Couche-Tard has climbed to the summit of Report on Business magazine’s annual Top 1000 revenue ranking of Canadian companies in a similarly stealthy fashion. The quiet ascension of a soda-and-cigarettes peddler from Quebec begets a certain amount of astonishment and admiration. After all, for years the podium has been the domain of big banks and oil producers. “I think people would be surprised at the scale to which this business has grown,” says Canaccord Genuity analyst Derek Dley. “These guys are the premier consolidator globally in the C-store space, and they’ve been pretty active.”

The main reasons Couche-Tard reached the top this year are simple enough. About 70% of its revenue comes from selling gasoline, and prices have climbed over the past two years following a crude oil recovery. The company has continued to expand its store count and revenue dramatically, doubling in size several times through acquisitions in the United States and Europe.

Today, together with Japanese rival 7-Eleven Holdings, Couche-Tard is among the world’s biggest convenience store players in an industry still full of small chains and mom-and-pop outlets. Last year, the company finalized its $4.4-billion (U.S.) takeover of Texas-based CST Brands, its biggest purchase ever. That added $9.3 billion (U.S.) in annual revenue and $400 million (U.S.) in adjusted EBITDA. The firm is now closing in on 10,000 stores in North America and 15,000 worldwide, most of them branded Circle K.

But Couche-Tard doesn’t do takeovers just to maintain the revenue and profits of its new stores. The company has a track record of improving those metrics by controlling costs, keeping good employees, improving purchasing and introducing other innovations. Private labels play a part too. The gummi bears, windshield washer fluid and other proprietary products increase differentiation from rival retailers and yield higher profit margins.

Until recently, few people, including those in Couche-Tard’s home base of Quebec, knew the story of how Bouchard rose from near-poverty, living in a trailer with five siblings, to the top echelon of Canadian business. A biography of Bouchard released in late 2016 finally raised the curtain on the man and his motivation, detailing how an aggressive, decades-long entrepreneurial effort, born of his father’s bankruptcy, became a retailing empire that made Bouchard a billionaire.

The remarkable thing, however, is that the company is far from done. When Bouchard was a kid, he sold sandwiches his mother made to construction workers to help make ends meet.
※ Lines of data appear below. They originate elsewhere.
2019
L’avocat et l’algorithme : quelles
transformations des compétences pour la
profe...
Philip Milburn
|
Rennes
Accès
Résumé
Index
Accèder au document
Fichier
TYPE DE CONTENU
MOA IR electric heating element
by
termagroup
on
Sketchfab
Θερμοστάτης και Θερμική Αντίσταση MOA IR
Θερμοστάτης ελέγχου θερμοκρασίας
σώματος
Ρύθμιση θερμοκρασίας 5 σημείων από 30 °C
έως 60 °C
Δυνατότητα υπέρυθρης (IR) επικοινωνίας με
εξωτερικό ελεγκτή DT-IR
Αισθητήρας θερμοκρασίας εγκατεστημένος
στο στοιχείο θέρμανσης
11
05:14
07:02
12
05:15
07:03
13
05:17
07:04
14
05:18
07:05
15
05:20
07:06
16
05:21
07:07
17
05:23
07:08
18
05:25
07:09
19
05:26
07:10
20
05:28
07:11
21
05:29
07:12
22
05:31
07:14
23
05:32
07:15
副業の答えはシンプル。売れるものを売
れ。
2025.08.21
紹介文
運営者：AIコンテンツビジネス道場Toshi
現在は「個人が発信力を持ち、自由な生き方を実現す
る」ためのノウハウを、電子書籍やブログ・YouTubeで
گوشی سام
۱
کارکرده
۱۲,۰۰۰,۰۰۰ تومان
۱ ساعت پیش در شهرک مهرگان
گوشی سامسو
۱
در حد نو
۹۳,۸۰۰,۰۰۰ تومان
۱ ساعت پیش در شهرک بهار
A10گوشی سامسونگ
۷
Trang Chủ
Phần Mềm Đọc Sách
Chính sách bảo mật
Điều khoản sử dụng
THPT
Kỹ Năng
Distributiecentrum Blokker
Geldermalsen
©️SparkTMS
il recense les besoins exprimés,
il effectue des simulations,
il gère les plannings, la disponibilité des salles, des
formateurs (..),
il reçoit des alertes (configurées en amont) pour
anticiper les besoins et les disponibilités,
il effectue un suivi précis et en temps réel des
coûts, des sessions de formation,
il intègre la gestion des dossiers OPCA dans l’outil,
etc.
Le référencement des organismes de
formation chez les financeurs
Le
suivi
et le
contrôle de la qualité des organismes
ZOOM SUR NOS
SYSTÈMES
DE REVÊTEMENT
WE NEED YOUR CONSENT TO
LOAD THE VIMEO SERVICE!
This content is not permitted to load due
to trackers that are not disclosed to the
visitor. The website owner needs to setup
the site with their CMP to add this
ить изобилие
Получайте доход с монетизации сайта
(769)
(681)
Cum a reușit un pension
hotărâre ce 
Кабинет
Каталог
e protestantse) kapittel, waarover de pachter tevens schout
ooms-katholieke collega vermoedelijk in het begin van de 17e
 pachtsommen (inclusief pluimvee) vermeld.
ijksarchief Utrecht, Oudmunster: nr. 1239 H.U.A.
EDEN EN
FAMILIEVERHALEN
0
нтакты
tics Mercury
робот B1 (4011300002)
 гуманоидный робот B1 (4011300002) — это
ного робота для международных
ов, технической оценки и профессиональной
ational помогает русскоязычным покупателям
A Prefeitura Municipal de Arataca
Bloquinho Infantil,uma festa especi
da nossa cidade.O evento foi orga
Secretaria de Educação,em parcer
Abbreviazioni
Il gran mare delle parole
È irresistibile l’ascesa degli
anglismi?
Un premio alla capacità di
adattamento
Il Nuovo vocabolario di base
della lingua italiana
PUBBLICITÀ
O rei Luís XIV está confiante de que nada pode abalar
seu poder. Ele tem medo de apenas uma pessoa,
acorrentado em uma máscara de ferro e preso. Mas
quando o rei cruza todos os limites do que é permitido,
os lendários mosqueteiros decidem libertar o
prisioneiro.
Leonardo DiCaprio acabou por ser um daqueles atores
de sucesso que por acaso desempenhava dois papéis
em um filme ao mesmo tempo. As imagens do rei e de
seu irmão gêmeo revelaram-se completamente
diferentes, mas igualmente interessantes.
Now, his stated aim is to become “the world’s preferred destination” for convenience and fuel. He means that literally—one coffee and cheddar mac-and-cheese hot dog sale at a time.

The United States still has a fragmented convenience store market and plenty of acquisition opportunities remain. The company is also searching in Europe and Asia.

“Some people say we’re the largest $50-billion company nobody’s ever heard of,” said CEO Brian Hannasch at the investor day in January. “And that’s okay. It’s part of the culture.”

Capricious consumers and volatile oil prices in the United States, however, are a challenge. Hannasch’s team is trying to figure out why U.S. retail traffic in general has slowed recently.

Weather could be a factor. Last year’s hurricane season in the southern U.S. was devastating. Little sun also means people purchased fewer thirst-quenching beers and Couche-Tard’s proprietary Polar Pop fountain beverages.

But there could be something more deep-rooted affecting core U.S. customers. About 80% of Couche-Tard’s sales come from 25% of its clients. Hannasch says even if those customers have jobs and feel secure, they’ve seen their wages largely stagnate in recent years.

To improve the trend line, Couche-Tard hired its first chief marketing officer last November. Kevin Lewis is a big believer in mining customer data. “I am more calculator than crayon,” he told investors recently. Couche-Tard already has decent data. Executives know, for example, that the best place to put fresh flowers is not in the cold dairy section but in the beer cave, because customers make an association between the two.

Lewis and the new chief information officer, Deborah Hall Lefevre, want to extend that capability and build profiles of Couche-Tard’s best customers in order to better communicate with them and pull in similar clients. Other companies do this, of course, but Couche-Tard is one of the biggest and most geographically diverse.

Sheer size also gives Couche-Tard tremendous purchasing power. With each new takeover, the company pushes further with its “super local, super global” operational mantra. On an average day, it serves nine million customers and sells 190 million litres of fuel. But the company also caters to local tastes built up over generations, like the chocolate doughnut balls popular under Soviet rule that it has maintained at stores in Estonia.

There is still a big unknown looming as Couche-Tard navigates its future: What will happen to the special stock rights Bouchard and the company’s three other founders enjoy, which are set to expire in 2021? Those rights give the four men a separate class of 10-for-one multiple voting shares that allow them to control the company despite owning less than a quarter of the equity.

In 2016, the founders proposed ex-tending them, but institutional share-holders, including Fidelity Investments, rejected the plan. Behind the scenes, shareholders expressed uneasiness about the founders’ children inheriting control of Couche-Tard.

Bouchard took the rejection personally, and it remains a bit of a raw wound. At the highest levels of the company, the matter is treated like the death of a family member. “We don’t openly talk about it,” said a well-placed source.